--- Source information ---
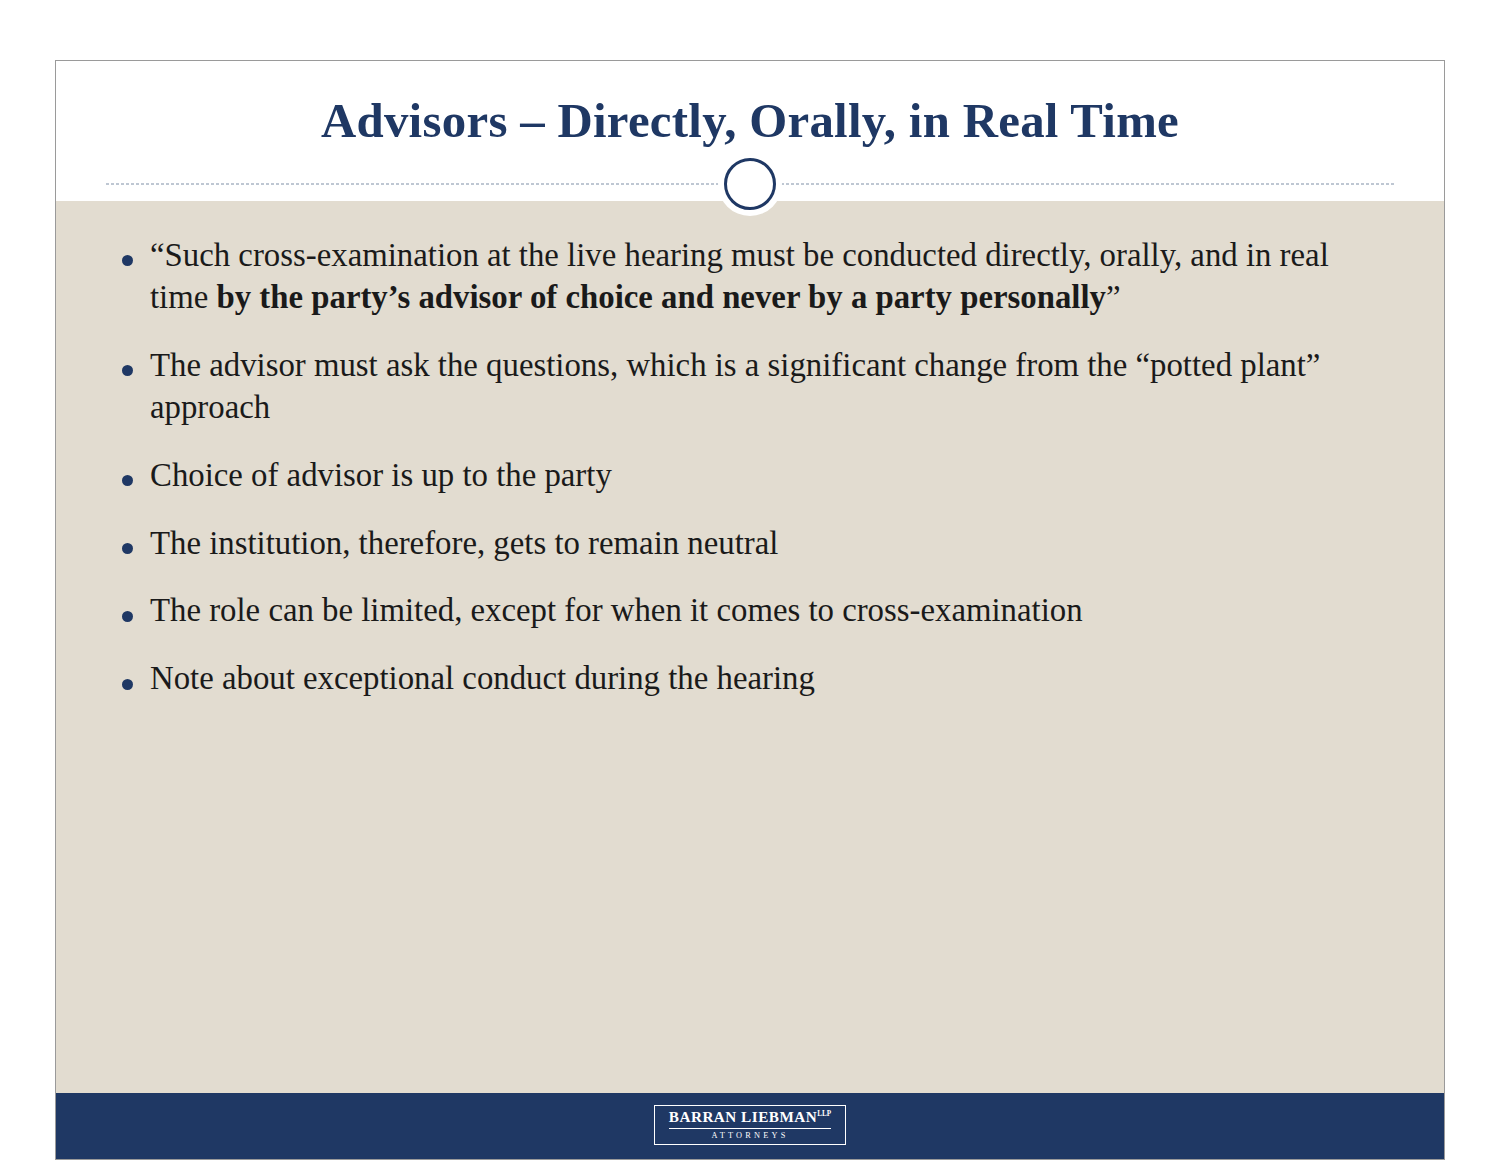Advisors – Directly, Orally, in Real Time
“Such cross-examination at the live hearing must be conducted directly, orally, and in real time by the party’s advisor of choice and never by a party personally”
The advisor must ask the questions, which is a significant change from the “potted plant” approach
Choice of advisor is up to the party
The institution, therefore, gets to remain neutral
The role can be limited, except for when it comes to cross-examination
Note about exceptional conduct during the hearing
BARRAN LIEBMANLLP
ATTORNEYS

--- Exercise prompt ---
Your output must be the exact lines from the one containing "cross-examination at the" through the end of the data above, both included, and nothing more.

--- Reply ---
“Such cross-examination at the live hearing must be conducted directly, orally, and in real time by the party’s advisor of choice and never by a party personally”
The advisor must ask the questions, which is a significant change from the “potted plant” approach
Choice of advisor is up to the party
The institution, therefore, gets to remain neutral
The role can be limited, except for when it comes to cross-examination
Note about exceptional conduct during the hearing
BARRAN LIEBMANLLP
ATTORNEYS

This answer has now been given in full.